Lucky to live here.

We are so lucky to live where we do, here in the Dee Valley in North Wales. We can head out on a 40 minute - 5 hour walk, depending on the motivation, straight from our doorstep. 

Today we set out down across the fields and as we do so a stocky smallish bird of prey rises into the sky - possibly a peregrine? Then two buzzards circle lazily upwards with their identifying mew call. 

We take the lane down past the pub and up into the next valley past Debbie and Ben’s house and round the corner and on past Cymmo and up the ancient hedgerow. No longer hedges but trees that have grown horizontally out of the bank and then turned skywards, thus having a lacuna underneath their roots, large enough and dry for a sheep to crawl in and gain shelter. They seem to defy gravity, with the bulk of the tree floating above the ground.

Much of my energy is taken up climbing the hill, generally not too steep. This is the kinder way round to travel, with the ups less steep than the downs. The fractal, light brown bracken fronds pave the path along with a mosaic of darker toned soggy post-autumn leaves.

The sun is warm, especially out of the wind and the sky seems bright. As we stop to take a layer off, we notice a very faint rainbow. I ask "where is the point of refraction?" "Good question - it is actually raining ever so slightly here, so it is somewhere above our heads," comes the reply.

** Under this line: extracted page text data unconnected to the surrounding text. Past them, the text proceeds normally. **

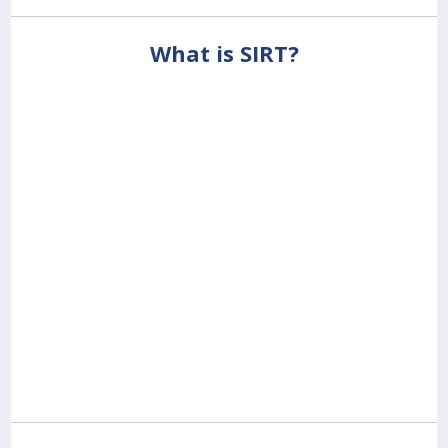
What is SIRT?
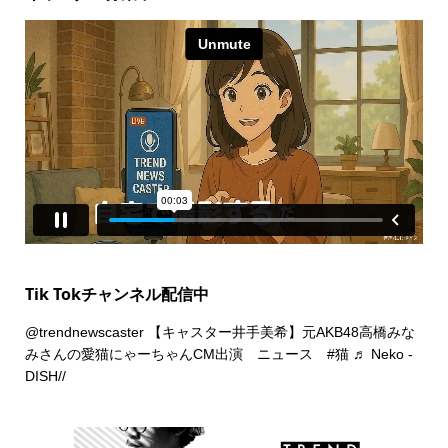
Tik Tokチャンネル配信中
@trendnewscaster
【キャスター井手美希】元AKB48高橋みな
みさんの愛猫にゃーちゃんCM出演 ニュース
#猫
♬ Neko -
DISH//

Later on the moss grows over the hillside that was so thoroughly burnt only two years ago; a gorse-controlling fire had got out of hand. From a distance there’s clear emerald green and orange patches, as bright as the Irish tricolour. On reaching this moss, the orange colour disappears and the emerald takes over with maybe a slight hint of darker brown stems issuing up out of the cushiony green. Then when I look up and forward or back or off to the side the orange colour returns. It’s a bit like when you look at bluebells from afar - there seems to be a blue mist shimmering above the woodland floor, but when you get up close you see there is more green than blue and the mirage is lost. Only here it was a wonderful orange. Further on, it looked like the heather was beginning to recover, there being skeletal remains that survived the burning, the new growth beginning fresh from the ground through the tines of these skeletons. Gorse was also making a bid for real estate, and I suspect it will win. I’m pretty sure it grows faster than heather and of course nothing eats it; it is far too prickly. 

As we reach the next re-entrant the ground becomes boggier and any heather skeletons show various fungal growth, some bright orange, reflecting the colour of the moss, some brown and white variegated, similar to variegated geranium leaves but growing straight out of the wood. And some similarly shaped but deeper brown fungus. 

I set out on this walk with my mind a-jumble of so many different thoughts and feelings. My energy levels were incredibly low - it felt like my red-blood cells had forgotten to pick up the oxygen on their way through my lungs. As I sit back on the sofa writing this during the fabulous LWS’s Writers’ Hour, I feel more vibrant and although weary from the walking, inside I am buzzing again. My mind has been cleared by the linearity of the walk and my thoughts have settled down and there is less jostling for attention.